> **STUDY MATERIAL**
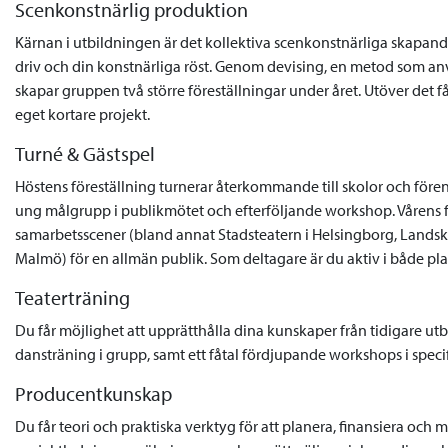
Scenkonstnärlig produktion
Kärnan i utbildningen är det kollektiva scenkonstnärliga skapandet
driv och din konstnärliga röst. Genom devising, en metod som an
skapar gruppen två större föreställningar under året. Utöver det få
eget kortare projekt.
Turné & Gästspel
Höstens föreställning turnerar återkommande till skolor och före
ung målgrupp i publikmötet och efterföljande workshop. Vårens f
samarbetsscener (bland annat Stadsteatern i Helsingborg, Landskr
Malmö) för en allmän publik. Som deltagare är du aktiv i både pla
Teaterträning
Du får möjlighet att upprätthålla dina kunskaper från tidigare u
dansträning i grupp, samt ett fåtal fördjupande workshops i speci
Producentkunskap
Du får teori och praktiska verktyg för att planera, finansiera och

> **TO DO**
Copy the data word for word and omit every picture.

> **EXPECTED ANSWER**
Scenkonstnärlig produktion
Kärnan i utbildningen är det kollektiva scenkonstnärliga skapandet
driv och din konstnärliga röst. Genom devising, en metod som an
skapar gruppen två större föreställningar under året. Utöver det få
eget kortare projekt.
Turné & Gästspel
Höstens föreställning turnerar återkommande till skolor och före
ung målgrupp i publikmötet och efterföljande workshop. Vårens f
samarbetsscener (bland annat Stadsteatern i Helsingborg, Landskr
Malmö) för en allmän publik. Som deltagare är du aktiv i både pla
Teaterträning
Du får möjlighet att upprätthålla dina kunskaper från tidigare u
dansträning i grupp, samt ett fåtal fördjupande workshops i speci
Producentkunskap
Du får teori och praktiska verktyg för att planera, finansiera och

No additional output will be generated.